→ **Task goal**
In the entries below, which lines run from the one containing "encore une prestation" to the one containing "kleine und größere"? Copy exactly those lines, ends included, and no others.

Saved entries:
§

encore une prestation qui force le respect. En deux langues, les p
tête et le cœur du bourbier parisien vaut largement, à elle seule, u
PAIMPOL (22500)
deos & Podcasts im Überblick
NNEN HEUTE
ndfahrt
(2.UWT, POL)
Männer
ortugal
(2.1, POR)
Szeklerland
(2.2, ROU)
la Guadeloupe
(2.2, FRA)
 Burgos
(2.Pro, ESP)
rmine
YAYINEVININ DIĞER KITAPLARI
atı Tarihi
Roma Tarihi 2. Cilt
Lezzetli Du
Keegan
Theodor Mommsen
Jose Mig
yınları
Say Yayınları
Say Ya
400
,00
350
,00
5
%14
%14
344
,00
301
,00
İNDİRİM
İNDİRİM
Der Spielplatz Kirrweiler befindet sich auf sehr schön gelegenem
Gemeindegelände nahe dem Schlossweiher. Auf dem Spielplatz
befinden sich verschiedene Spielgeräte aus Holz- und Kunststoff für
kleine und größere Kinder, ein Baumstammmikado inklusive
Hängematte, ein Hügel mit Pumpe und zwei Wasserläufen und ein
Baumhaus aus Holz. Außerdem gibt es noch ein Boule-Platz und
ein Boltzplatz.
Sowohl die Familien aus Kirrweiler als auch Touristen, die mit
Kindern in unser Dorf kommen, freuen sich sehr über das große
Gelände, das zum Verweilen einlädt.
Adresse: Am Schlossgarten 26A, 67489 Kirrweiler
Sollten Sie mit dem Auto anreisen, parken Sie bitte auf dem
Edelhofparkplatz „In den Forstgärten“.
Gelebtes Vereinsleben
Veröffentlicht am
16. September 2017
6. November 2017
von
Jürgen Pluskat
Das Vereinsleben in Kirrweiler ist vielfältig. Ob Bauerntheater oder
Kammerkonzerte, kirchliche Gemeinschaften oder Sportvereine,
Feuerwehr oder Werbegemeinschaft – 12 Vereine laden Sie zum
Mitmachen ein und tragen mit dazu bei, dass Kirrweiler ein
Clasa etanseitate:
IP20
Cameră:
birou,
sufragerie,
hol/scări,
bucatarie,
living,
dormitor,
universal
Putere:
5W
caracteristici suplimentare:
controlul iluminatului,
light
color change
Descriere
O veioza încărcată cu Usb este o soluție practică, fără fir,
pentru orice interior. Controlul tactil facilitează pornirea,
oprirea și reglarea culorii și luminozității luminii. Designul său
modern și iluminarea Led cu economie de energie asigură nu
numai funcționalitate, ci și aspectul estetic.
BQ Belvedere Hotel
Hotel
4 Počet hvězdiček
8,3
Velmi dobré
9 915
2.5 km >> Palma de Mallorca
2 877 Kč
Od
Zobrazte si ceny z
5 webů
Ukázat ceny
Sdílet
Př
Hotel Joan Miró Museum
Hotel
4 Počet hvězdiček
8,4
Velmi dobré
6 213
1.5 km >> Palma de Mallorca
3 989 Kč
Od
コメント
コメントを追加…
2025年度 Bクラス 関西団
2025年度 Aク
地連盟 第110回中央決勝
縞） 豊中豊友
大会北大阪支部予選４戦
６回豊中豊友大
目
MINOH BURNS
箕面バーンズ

§

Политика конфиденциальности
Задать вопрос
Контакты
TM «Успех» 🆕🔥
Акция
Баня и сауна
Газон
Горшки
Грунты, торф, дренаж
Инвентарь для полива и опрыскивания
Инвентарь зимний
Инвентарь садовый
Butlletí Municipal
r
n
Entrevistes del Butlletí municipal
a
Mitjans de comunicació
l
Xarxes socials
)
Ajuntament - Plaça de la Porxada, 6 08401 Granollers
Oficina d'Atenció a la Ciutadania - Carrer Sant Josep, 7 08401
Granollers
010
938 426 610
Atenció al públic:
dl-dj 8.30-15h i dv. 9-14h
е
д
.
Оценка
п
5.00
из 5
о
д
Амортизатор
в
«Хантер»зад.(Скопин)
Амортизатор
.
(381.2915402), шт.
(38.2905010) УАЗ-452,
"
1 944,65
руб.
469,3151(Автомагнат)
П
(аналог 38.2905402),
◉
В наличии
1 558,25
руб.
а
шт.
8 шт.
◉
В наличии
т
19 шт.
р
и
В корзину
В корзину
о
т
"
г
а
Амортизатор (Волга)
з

§

→ **Response below**
encore une prestation qui force le respect. En deux langues, les p
tête et le cœur du bourbier parisien vaut largement, à elle seule, u
PAIMPOL (22500)
deos & Podcasts im Überblick
NNEN HEUTE
ndfahrt
(2.UWT, POL)
Männer
ortugal
(2.1, POR)
Szeklerland
(2.2, ROU)
la Guadeloupe
(2.2, FRA)
 Burgos
(2.Pro, ESP)
rmine
YAYINEVININ DIĞER KITAPLARI
atı Tarihi
Roma Tarihi 2. Cilt
Lezzetli Du
Keegan
Theodor Mommsen
Jose Mig
yınları
Say Yayınları
Say Ya
400
,00
350
,00
5
%14
%14
344
,00
301
,00
İNDİRİM
İNDİRİM
Der Spielplatz Kirrweiler befindet sich auf sehr schön gelegenem
Gemeindegelände nahe dem Schlossweiher. Auf dem Spielplatz
befinden sich verschiedene Spielgeräte aus Holz- und Kunststoff für
kleine und größere Kinder, ein Baumstammmikado inklusive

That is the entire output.